You first must discern if they're 'regular' ants or carpenter ants, as garden variety ant-killing chemicals don't work well on carpenters, you usually use the same things you use for termites.

Carpenter ants are bigger than your average ant, and they're VERY fast & hard to kill...you gotta squish them all the way. You may see some with wings, too

I haven't yet seen 'the march', but apparantly carpenters universally leave their nest for their target area (i.e., your/my kitchen) right at sundown. That's s'posedly when you need to be outside looking for this clue...then you nail the nest to kill the queen (crucial).

I spotted a few large, in-ground ant colonies a few weeks ago (not little hills, it was about a foot across, and not that elevated) when I was doing a perimeter/foundation Malathion spray, and I soaked 'em good. That seems to have stopped, or at least curatailed them.
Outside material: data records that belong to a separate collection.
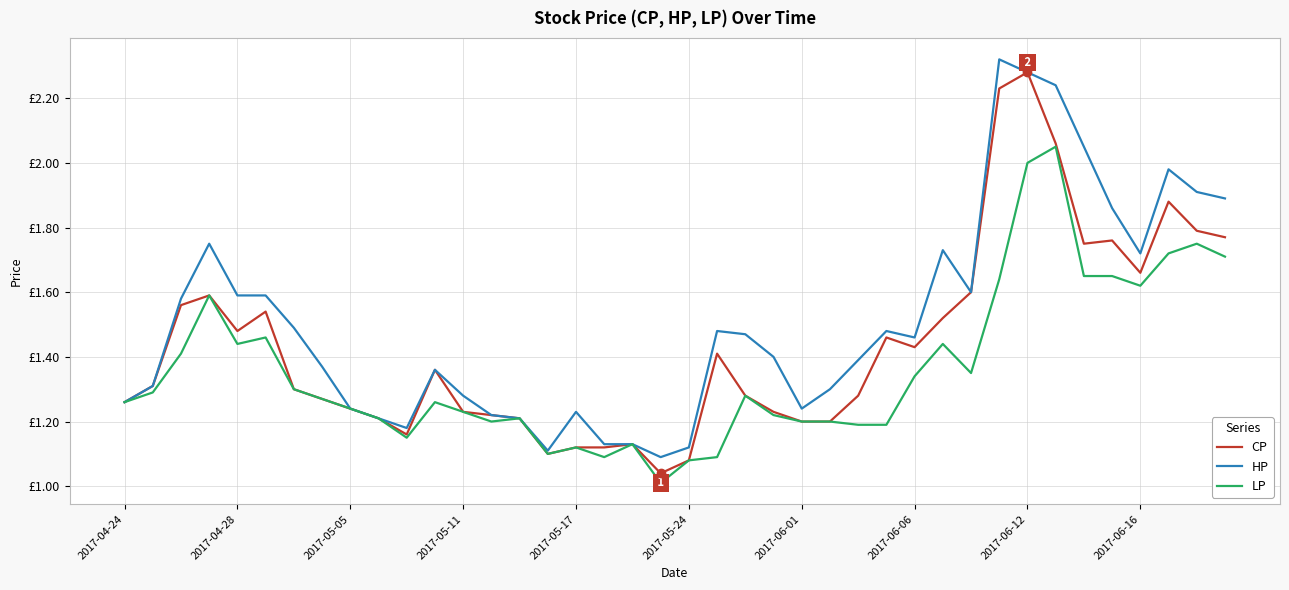

What are all the series names shown in the legend?

CP, HP, LP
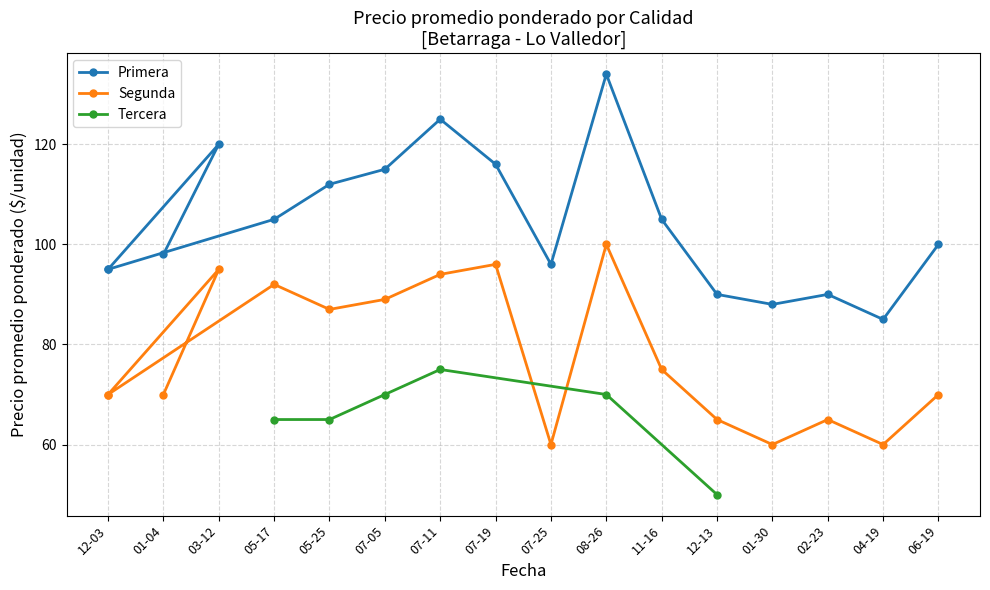

Rank the categories by Primera value from highest to lowest.

2022-08-26, 2022-07-11, 2021-03-12, 2022-07-19, 2022-07-05, 2022-05-25, 2022-05-17, 2022-11-16, 2023-06-19, 2021-01-04, 2022-07-25, 2020-12-03, 2020-12-03, 2022-12-13, 2023-02-23, 2023-01-30, 2023-04-19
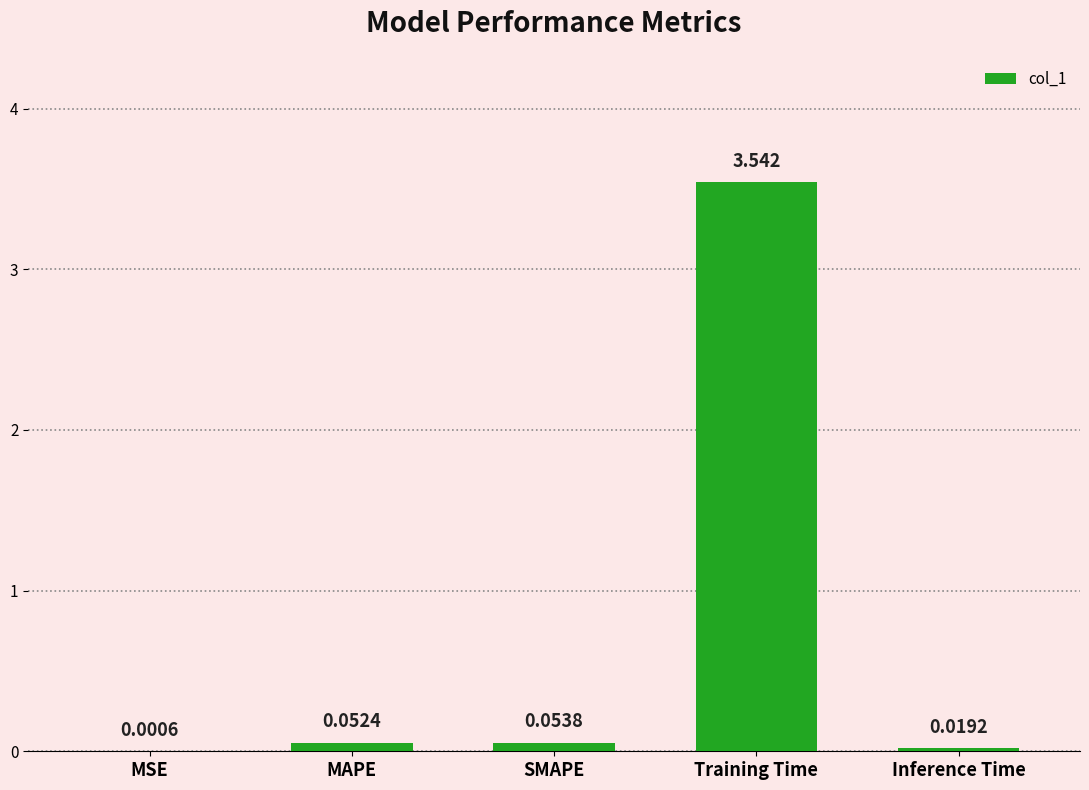

What is the sum of all values?

3.7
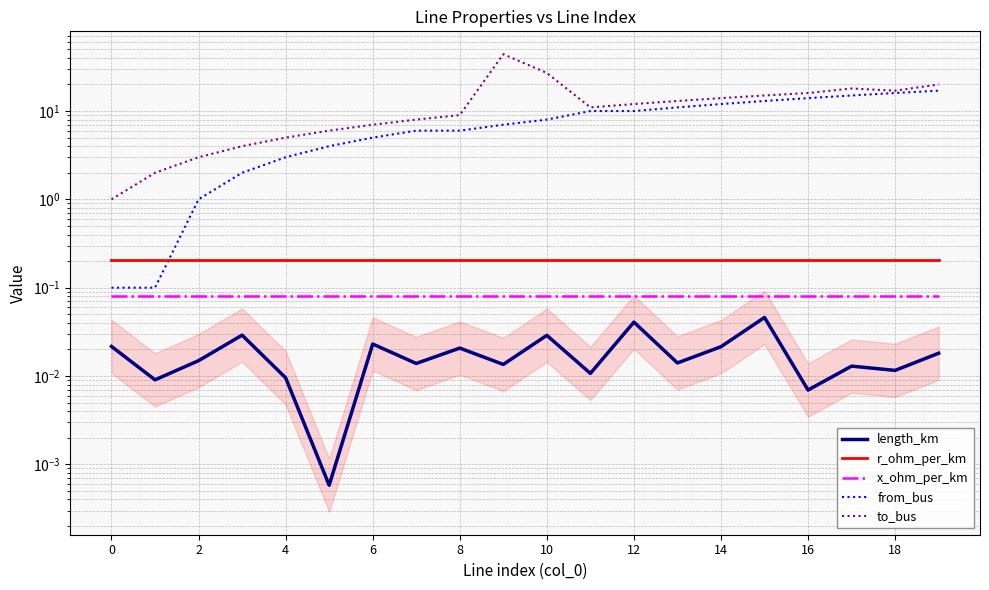

True or false: from_bus has a value of 0.0 at 0.

False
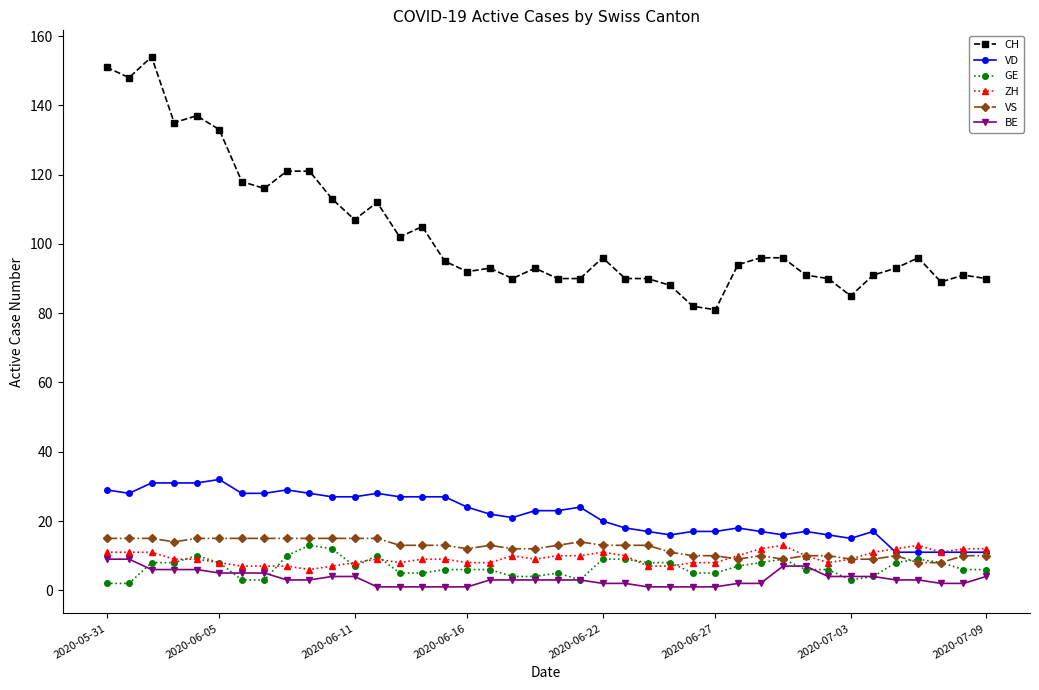

True or false: VS has more than 1 points higher than both neighbors.

True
Again, I found some good links on how to diagnose the problem, find & kill them, but they're on my home computer.

I want to say these are carpenter ants. They are quick and don't die easily when squished with a paper towel. Their buddies seem to come back and collect the dead too. I'm going to wait 'til the sun dips down a bit and then go investigating to see where their hideout is.
 
If you find the main "nest" outside. like an anthill, the absolute cheapest and most environmentally safe ant killer is a large pot of boiling water!

Much more effective than you might think.
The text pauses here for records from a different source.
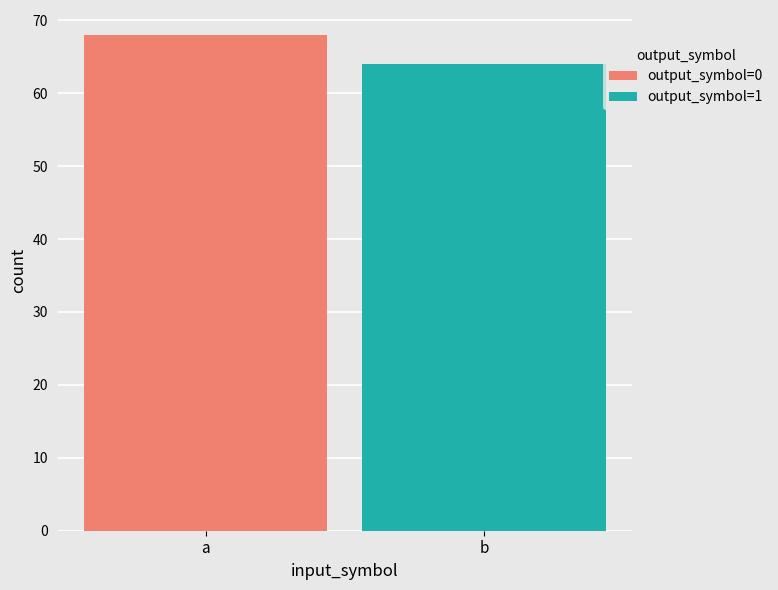

Which series has the widest spread of values?

output_symbol=0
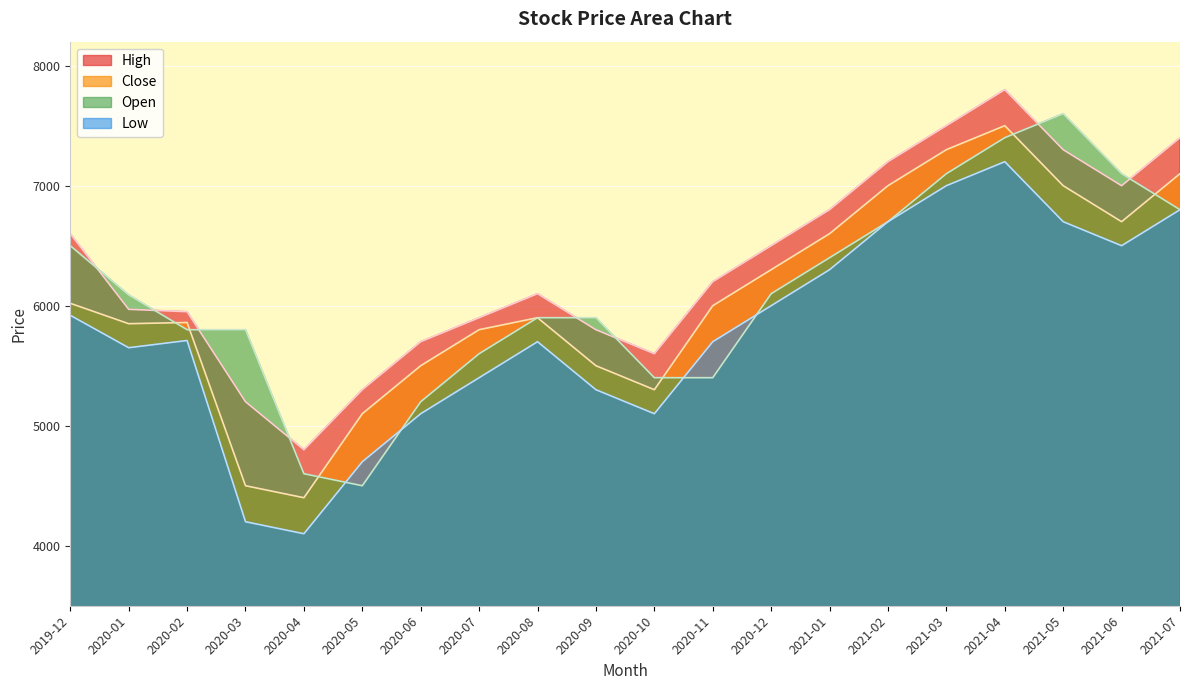

Which series changed the most between 2020-11 and 2020-12?

Open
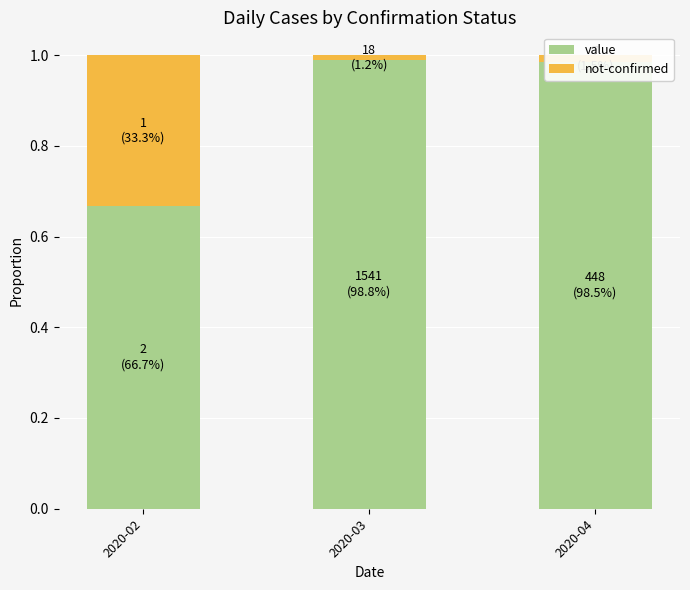

Where is value nearest to the value 0?

2020-02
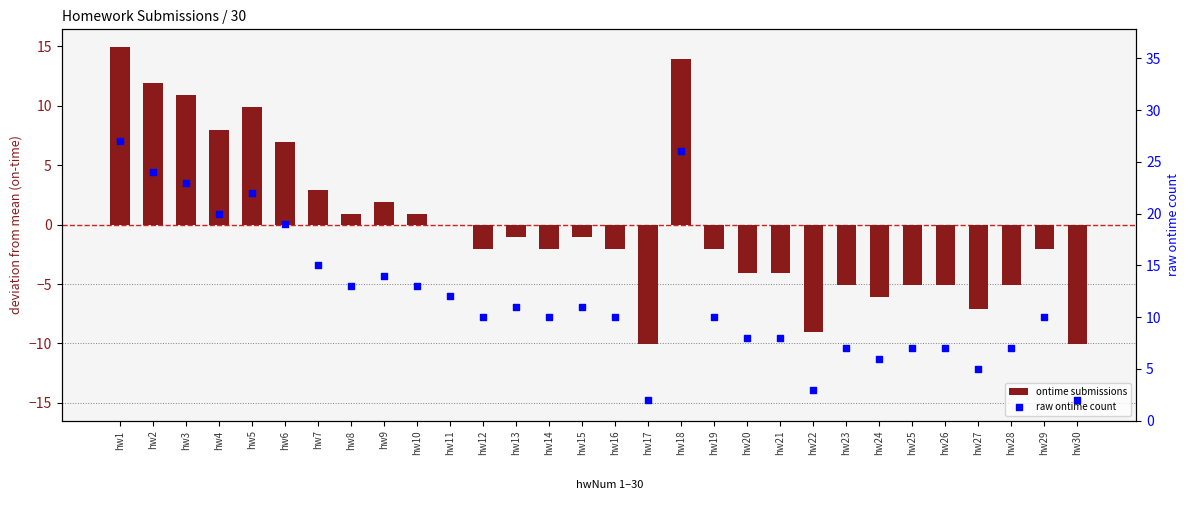

What is the total value across all series at hw10?

13.9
At this point I'd pour a gallon of gas over the area and light it up. I just want them OUT! (Wait, gas is too expensive for that. Nevermind.)
 
Can you tell if you have "fire" ants, or some other kind?
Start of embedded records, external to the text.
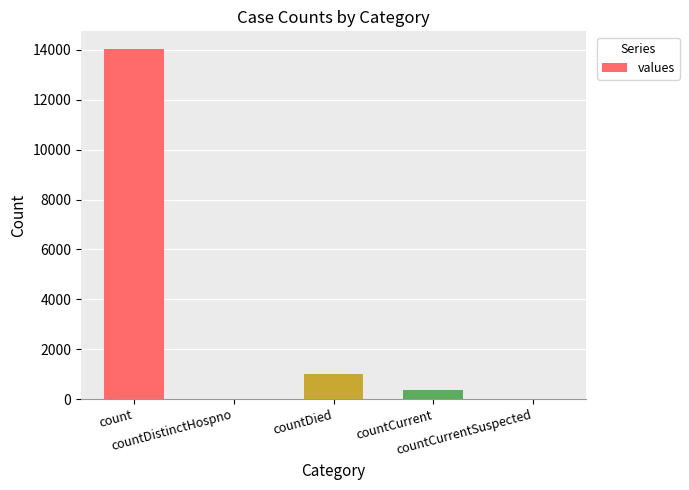

At which category does the chart reach its peak across all series?

count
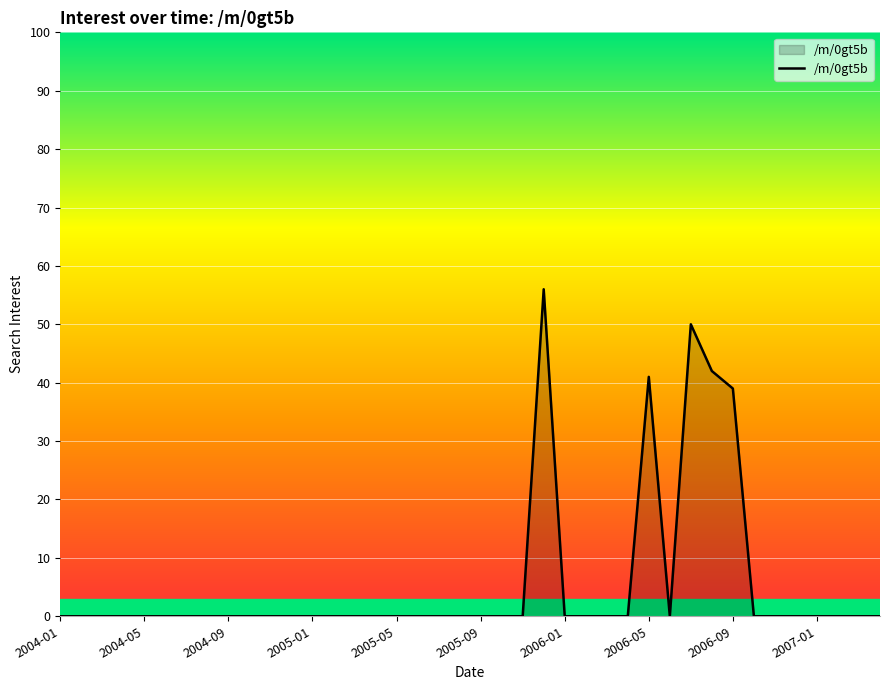

What is the difference between the maximum and minimum values?

56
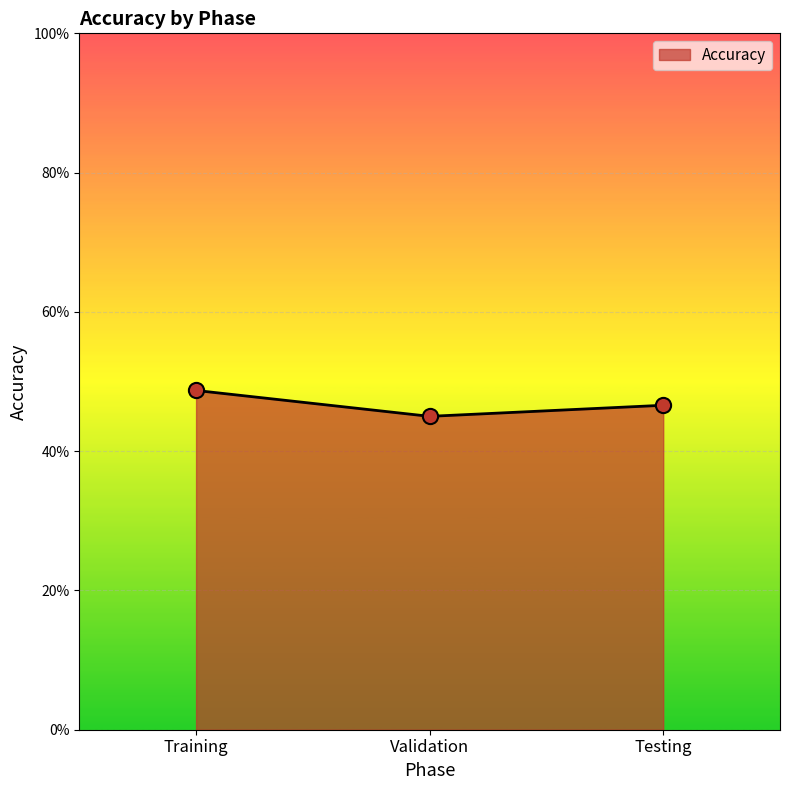

Which has a higher value, Training or Validation?

Training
The are definitely not fire ants. They are black and haven't stung me yet despite having them crawl on my hand.

Are you currently experiencing a drought? Sometimes in prolonged dry weather the surface soil will start to shrink and crack, creating easy paths deep in the ground (where it's still cool and relatively moist) that are ideal for ants and other bugs. You can combat this by working additional topsoil/sand mix into the soil cracks, and by watering deeply. Top off with yard pest treatments.

Yep. It hasn't rained in over a week. All the lawns are turning brown and other neighbors have already experienced ant invasions as well. I might run the sprinkler in the backyard and soak the area around the back of the house. At least it'll water the lawn and maybe discourage the little buggers from marching into my house.
 
I have great comfort going through life knowing that there is an abundance of experienced individuals on this forum for almost any issue. I can't thank everyone enough for their advice and selfless efforts to help me out. I've got a war to wage. Hopefully within the next few days they'll be gone. We'll see.
 
Here are the carpenter ant links. Note that you can easily/legally buy the 'good stuff'...the stuff that exterminators use! It's not stronger/more dangerous, as far as I can tell..but it is better (i.e. carpenter ants can detect & avoid some powder barriers, but there are things that they cant sense).

I think it's kinda like contact lenses (getting a scrip & then comparitve shopping for price vs. having to buy them from your optomitrist) & many veterinary suppliments; there's not really any danger in consumers buying/using the products as much as the pros wanna keep their monopoly (I mean no more danger than other, hardware-store variety pesticides, they're certainly not harmless & you need to research the product for pet compatibility & stuff).

Diagnose & general advice: https://www.idph.state.il.us/envhealth/pccarpenterants.htm

Specific product/technique tips. You can find better prices if you google the product you're interested in..this is just the best "DIY Pest Control site I found (maybe 'cuz that's the name of the site!):

https://www.doyourownpestcontrol.com/carp.htm
 
Not as exotic as some suggestions, but I use Raid Ant Baits placed in the path the ants are taking, then spray the outside perimeter of the house with Ortho® Home Defense MAX. Usually gone in a day.
 
We just found out little black ants have taken up residence in our popup camper.